Cultural Studies

The Representation of Dictators in Contemporary Arabic Literature

Faculty Member: Sami Alkyam

This project focuses on the manifestation/s of dictators and dictatorships in contemporary literary genres—the representation of its various configurations, and the politics of re/writing history. Specifically, the project focuses on contemporary Arabic novels that call attention to the parallel/s between narrative and the rhetorical processes and structures that once played a role in empowering dictators and helping them to create godly-like figures of themselves. Each literary work offers an articulation of history and history-making where it is conceived as a fluid narrative that is ideologically constructed through interaction, rejection, and recognition. The project focuses on opening a discussion on how novels can be read as tools of dissent against “Arab dictators” ongoing rhetorical self-empowering over their own people and nations.

Constance Baker Motley and the American Century: A Biography of Race, Gender, Class and Social Change

Faculty Member: Tomiko Brown-Nagin 

This project considers what 20th century American history looks like if it is told through the life and workplace experiences of Constance Baker Motley—the black woman lawyer, politician and judge who rose from poverty to play a decisive role in three social movements that reconstructed American law and society.

China Biographical Database Project

Faculty Member: Peter Bol

Description: This research project consists of prosopographical, social network, and spatial analysis.  We are in interested in how Chinese social and political elites interact from the 7th through the 19th century.  Students are responsible for research on items (such as historical placenames) used for coding data, some database management, research on historical bureaucratic titles.  A reading knowledge of Chinese is required.

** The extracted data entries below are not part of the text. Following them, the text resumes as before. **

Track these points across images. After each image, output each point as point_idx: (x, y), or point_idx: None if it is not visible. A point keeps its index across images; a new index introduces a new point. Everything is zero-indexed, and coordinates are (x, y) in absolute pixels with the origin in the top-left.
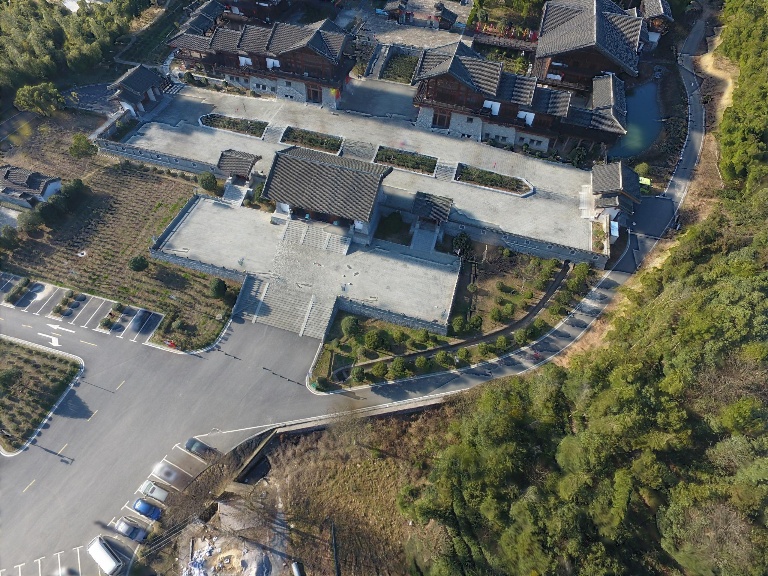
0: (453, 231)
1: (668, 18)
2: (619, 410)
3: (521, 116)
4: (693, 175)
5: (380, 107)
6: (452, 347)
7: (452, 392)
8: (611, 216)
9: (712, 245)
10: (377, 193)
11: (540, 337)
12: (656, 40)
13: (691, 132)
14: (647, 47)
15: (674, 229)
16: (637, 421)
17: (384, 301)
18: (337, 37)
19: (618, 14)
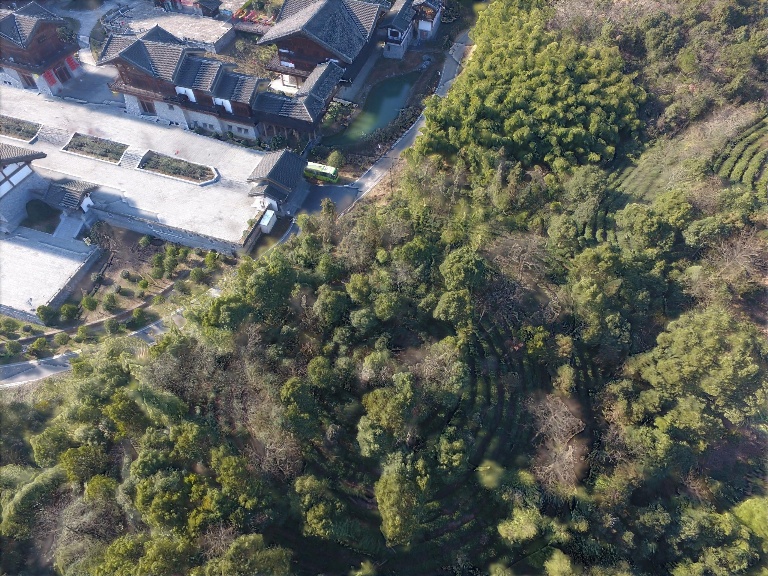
0: (106, 219)
1: (431, 6)
2: (79, 400)
3: (219, 103)
4: (395, 164)
5: (102, 94)
6: (50, 337)
7: (18, 383)
8: (272, 205)
9: (317, 233)
10: None
11: (143, 327)
12: (430, 29)
13: (419, 121)
14: (424, 36)
15: None
16: (80, 412)
17: None
18: (30, 21)
19: (356, 1)
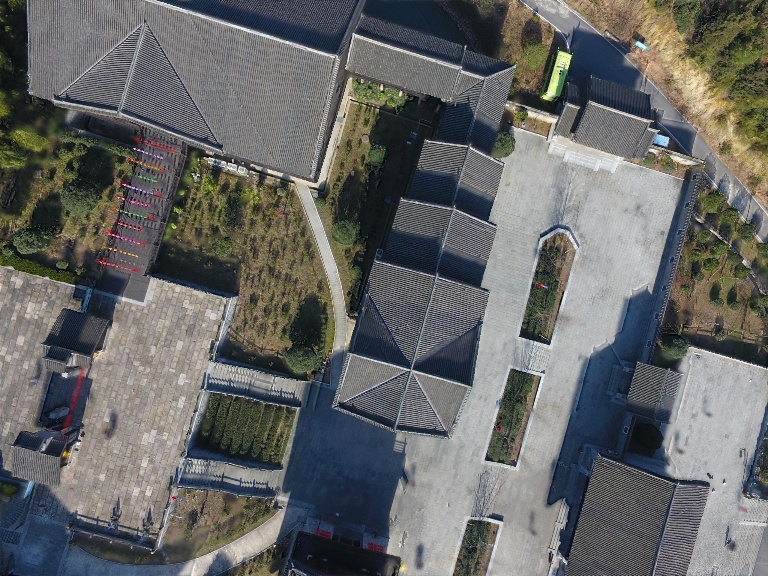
0: None
1: None
2: None
3: None
4: None
5: (377, 463)
6: None
7: None
8: None
9: None
10: (689, 483)
11: None
12: None
13: None
14: None
15: (631, 49)
16: None
17: (745, 441)
18: None
19: None
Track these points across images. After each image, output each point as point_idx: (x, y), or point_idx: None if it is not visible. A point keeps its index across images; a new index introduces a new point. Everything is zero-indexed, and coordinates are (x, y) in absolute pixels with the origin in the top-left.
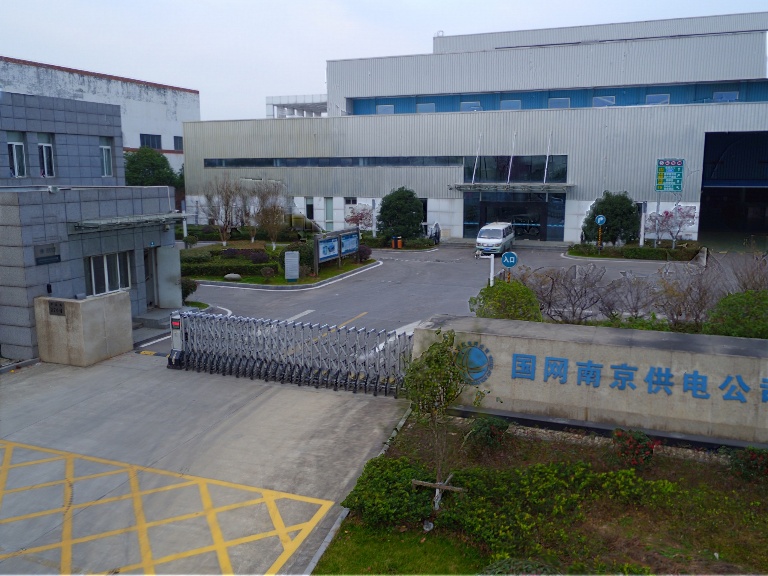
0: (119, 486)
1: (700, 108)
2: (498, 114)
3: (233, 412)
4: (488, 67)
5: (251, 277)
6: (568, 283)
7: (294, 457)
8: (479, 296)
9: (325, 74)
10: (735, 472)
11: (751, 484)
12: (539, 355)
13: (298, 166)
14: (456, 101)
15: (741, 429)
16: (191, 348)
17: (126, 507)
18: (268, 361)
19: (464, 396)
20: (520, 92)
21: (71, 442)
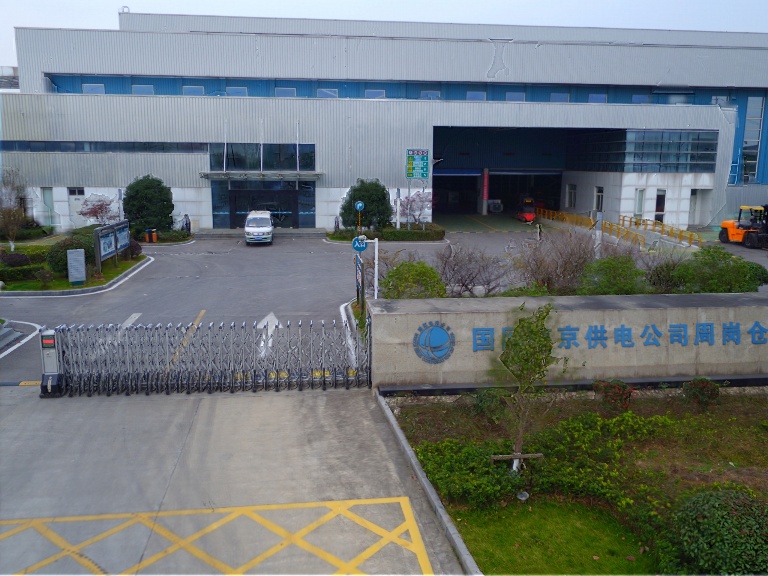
0: (148, 540)
1: (428, 104)
2: (243, 100)
3: (189, 432)
4: (213, 51)
5: (15, 283)
6: (444, 262)
7: (316, 464)
8: (388, 279)
9: (14, 43)
10: (694, 400)
11: (712, 406)
12: (496, 327)
13: (2, 150)
14: (178, 84)
15: (658, 368)
16: (70, 369)
17: (188, 560)
18: (181, 371)
19: (429, 375)
20: (246, 79)
21: (14, 506)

Building a Corpus of Spontaneous Speech in Tsez

We plan to create a corpus of spontaneous speech in Tsez, an endangered language of the Caucasus spoken by about 6,000 people, and three endangered Mayan languages. The project will involve collecting, transcribing and annotating the data in such a way that they could be used by other researchers. We will then compare these languages to spoken production from several heritage languages (Russian, Chinese, Avar, Spanish, and Mam) whose corpora will also be transcribed and annotated.

Longitudinal Study of War-Affected Youth

In 2002, in collaboration with the International Rescue Committee, Dr. Betancourt, director of the FXB Center’s Research Program on Children and Global Adversity began a prospective longitudinal study (LWSAY) on children associated with armed conflict and armed groups (CAAFAG) in Sierra Leone, West Africa. Follow-up data were collected in 2003/2004 and 2008. The sample includes former child soldiers and other war-affected youth.

Digital Humanities

Over the past two years, Afsaneh Najmabadi has developed a digital archive and website that preserves, links, and renders accessible primary source materials related to the social and cultural history of women’s worlds during the reign of the Qajar dynasty (1796 – 1925) in Iran. Over the next period, the project will be focused on is the development and launch of two new features: an interactive research platform and an interactive genealogy and geography feature.

State Responses to Immigration Regulation

Why do states vary in their approaches towards the regulation of immigration?  In this research project, we will map and explain cross-national variation in the way receiving states attempt to regulate immigration flows in contemporary times. Using statistical and qualitative case analysis, we plant to consider a range of explanatory factors including (a) interest groups; (b) partisan politics; (c) market factors and (d) legal and political institutions.